The problem => Turn the rows from the line containing "What is the value of the SECONDARY" through the line containing "What is the value of the Smoothed", inclusive, into a numbered list. Skip blank lines and omit the pictures.

Source material =>
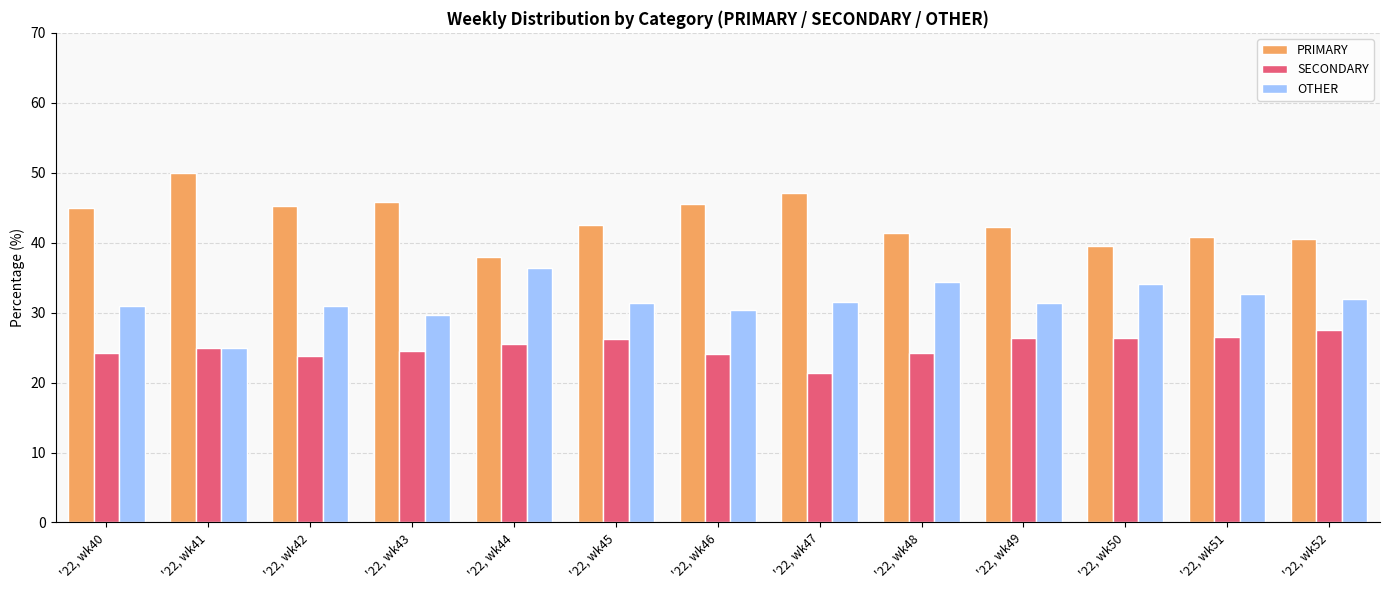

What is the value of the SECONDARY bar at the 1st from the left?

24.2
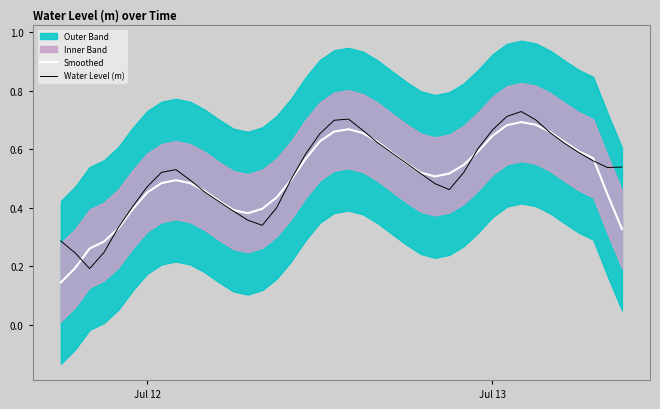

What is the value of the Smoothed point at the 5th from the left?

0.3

--

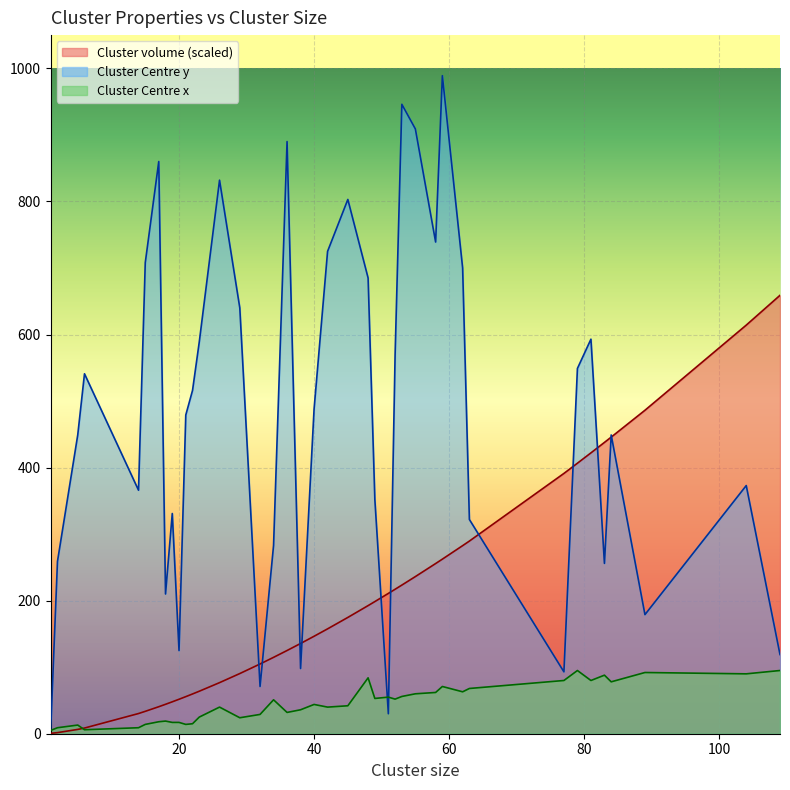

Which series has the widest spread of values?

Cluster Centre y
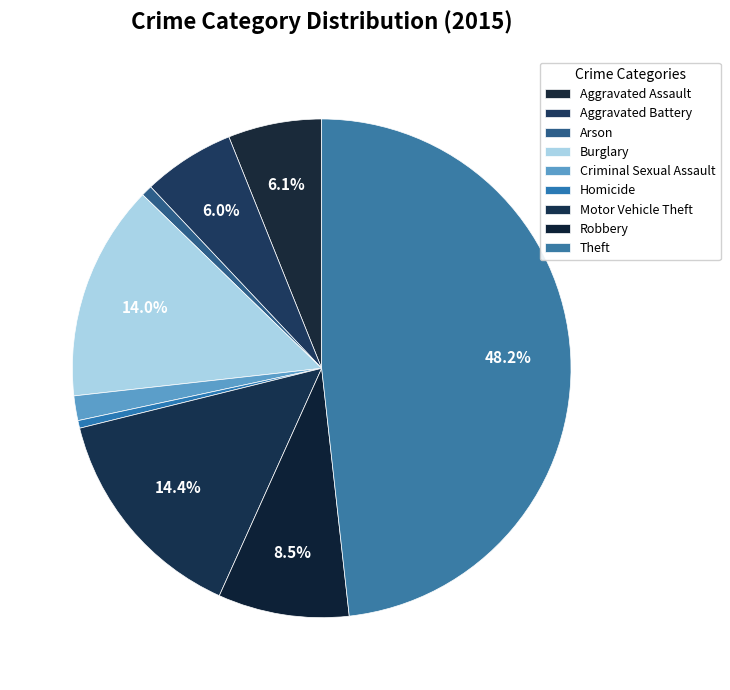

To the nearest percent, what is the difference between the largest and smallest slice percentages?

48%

Task answer =>
1. What is the value of the SECONDARY bar at the 1st from the left?
2. 24.2
3. What is the value of the Smoothed point at the 5th from the left?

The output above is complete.